Background technology
Chinese invention patent 01145534.9 discloses a kind of process for treating acidic sewage with high-density mud, and it is made up of device systems such as first reactor, second reactor, aeration tank, settling vessel, pressure filter.Adopt mud reflux, to wherein adding the neutralizing agent technology, make neutralizing agent be adsorbed in the sludge carrier surface, utilize in this carrier again and waste water, make the precipitate metal hydroxides of the big particle diameter of multiple metal ion formation high-density in the waste water, improved the solid content of sludge settling efficient and mud, reduce the sludge dewatering time, reduce the wastewater treatment expense.Invention suits to be extensive use of in industries such as iron and steel, mine, chemical industry, plating.
Aforesaid method belongs to one section neutralisation, and for containing non-ferrous metal ionic acid waste water, when metal ion content was higher, one section neutralisation was difficult to reach national grade one discharge standard, thereby, rivers are still had pollution, this is the weak point of one section neutralisation.
Summary of the invention
The object of the present invention is to provide a kind of two-phase method to handle the novel process of non-ferrous metal acid waste water, it is to adopt one section lime neutralization to add two sections polyaluminum sulfate iron precipitation processes to handle non-ferrous metal acid waste water, make it to reach national grade one discharge standard, to overcome the deficiency of one section neutralisation.
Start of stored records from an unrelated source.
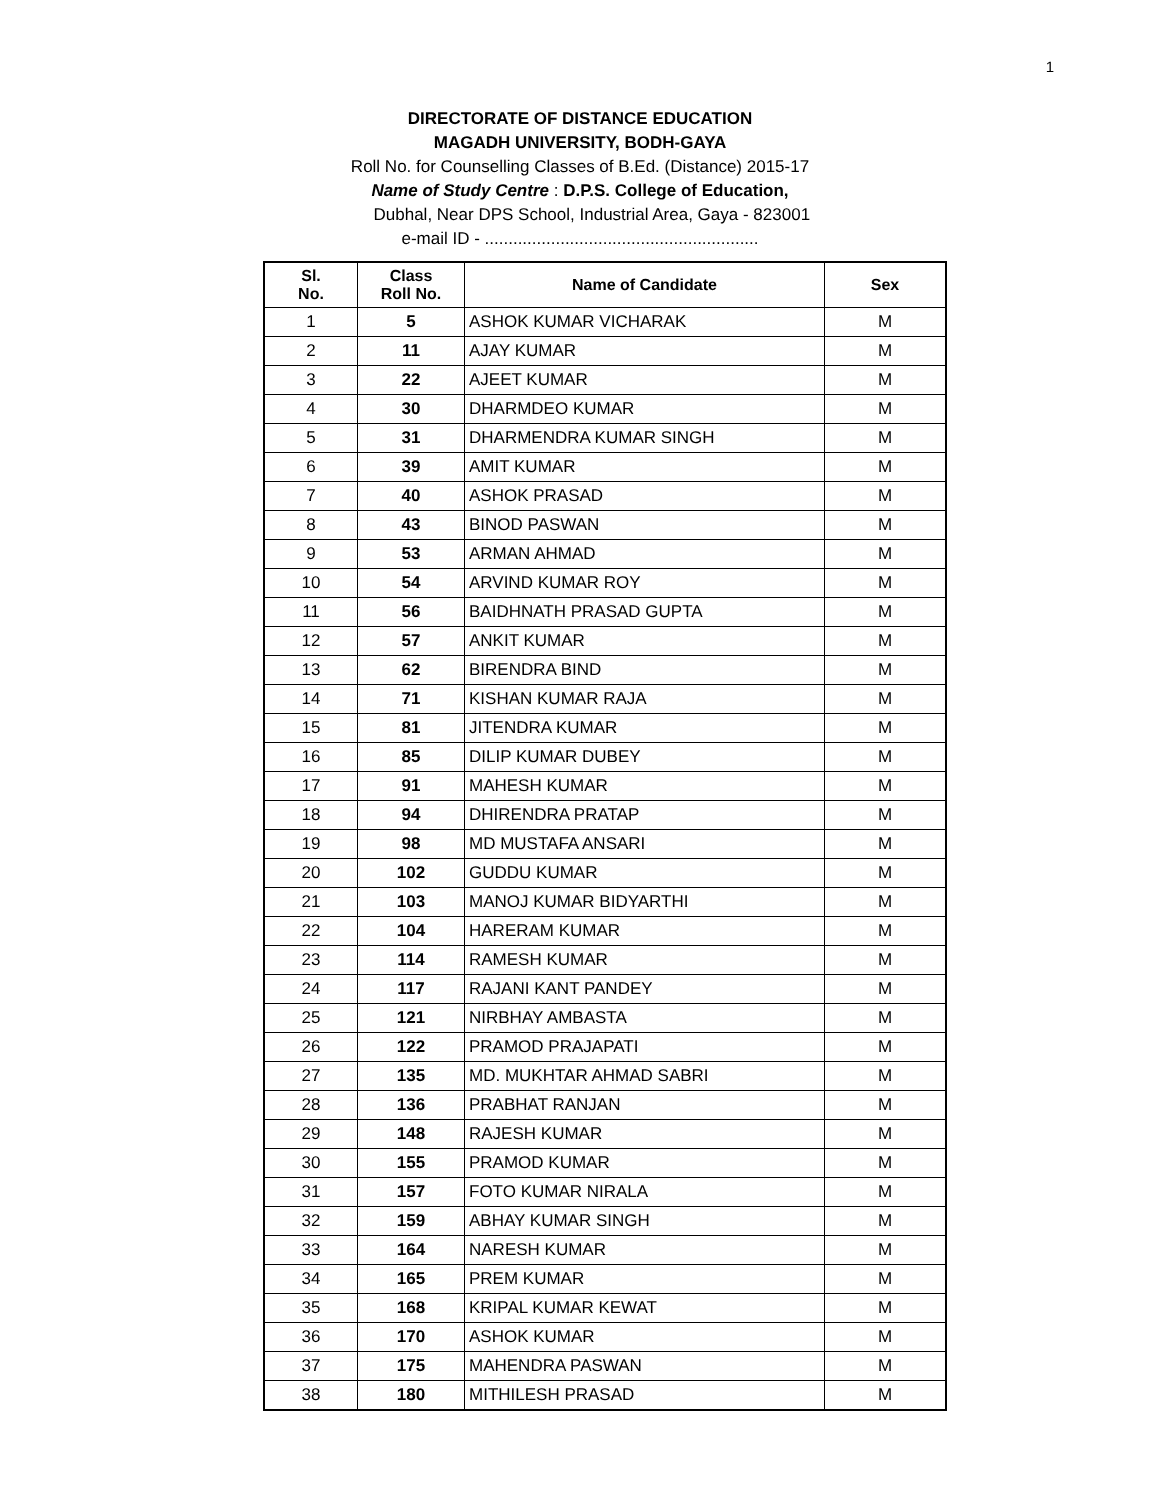1
DIRECTORATE OF DISTANCE EDUCATION
MAGADH UNIVERSITY, BODH-GAYA
Roll No. for Counselling Classes of B.Ed. (Distance) 2015-17
Name of Study Centre : D.P.S. College of Education,
Dubhal, Near DPS School, Industrial Area, Gaya - 823001
e-mail ID - ..........................................................
| Sl. No. | Class Roll No. | Name of Candidate | Sex |
| --- | --- | --- | --- |
| 1 | 5 | ASHOK KUMAR VICHARAK | M |
| 2 | 11 | AJAY KUMAR | M |
| 3 | 22 | AJEET KUMAR | M |
| 4 | 30 | DHARMDEO KUMAR | M |
| 5 | 31 | DHARMENDRA KUMAR SINGH | M |
| 6 | 39 | AMIT KUMAR | M |
| 7 | 40 | ASHOK PRASAD | M |
| 8 | 43 | BINOD PASWAN | M |
| 9 | 53 | ARMAN AHMAD | M |
| 10 | 54 | ARVIND KUMAR ROY | M |
| 11 | 56 | BAIDHNATH PRASAD GUPTA | M |
| 12 | 57 | ANKIT KUMAR | M |
| 13 | 62 | BIRENDRA BIND | M |
| 14 | 71 | KISHAN KUMAR RAJA | M |
| 15 | 81 | JITENDRA KUMAR | M |
| 16 | 85 | DILIP KUMAR DUBEY | M |
| 17 | 91 | MAHESH KUMAR | M |
| 18 | 94 | DHIRENDRA PRATAP | M |
| 19 | 98 | MD MUSTAFA ANSARI | M |
| 20 | 102 | GUDDU KUMAR | M |
| 21 | 103 | MANOJ KUMAR BIDYARTHI | M |
| 22 | 104 | HARERAM KUMAR | M |
| 23 | 114 | RAMESH KUMAR | M |
| 24 | 117 | RAJANI KANT PANDEY | M |
| 25 | 121 | NIRBHAY AMBASTA | M |
| 26 | 122 | PRAMOD PRAJAPATI | M |
| 27 | 135 | MD. MUKHTAR AHMAD SABRI | M |
| 28 | 136 | PRABHAT RANJAN | M |
| 29 | 148 | RAJESH KUMAR | M |
| 30 | 155 | PRAMOD KUMAR | M |
| 31 | 157 | FOTO KUMAR NIRALA | M |
| 32 | 159 | ABHAY KUMAR SINGH | M |
| 33 | 164 | NARESH KUMAR | M |
| 34 | 165 | PREM KUMAR | M |
| 35 | 168 | KRIPAL KUMAR KEWAT | M |
| 36 | 170 | ASHOK KUMAR | M |
| 37 | 175 | MAHENDRA PASWAN | M |
| 38 | 180 | MITHILESH PRASAD | M |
Technical solution of the present invention is to send containing non-ferrous metal ionic acid waste water into the neutralization reaction pond after desilting, homogenizing, and add milk of lime to this reaction tank, in the lime and back liquid send the inclined-plate clarifying basin post precipitation, to wherein adding bodied ferric sulfate, give another inclined-plate clarifying basin precipitate and separate again, supernatant liquor can efflux or do industrial backwater and use.
Method of the present invention is characterized in that it is made up of lime neutralizing treatment and two steps of bodied ferric sulfate precipitation process, and described lime neutralizing treatment step is that milk of lime is added in this acid waste water, makes the waste water pH value after the neutralization reach 7.5-9; Described bodied ferric sulfate precipitation process step is that bodied ferric sulfate is added in the wastewater supernatant fluid of milk of lime neutralization and post precipitation, makes the waste water pH value of polymerization post precipitation reach 7.5-9.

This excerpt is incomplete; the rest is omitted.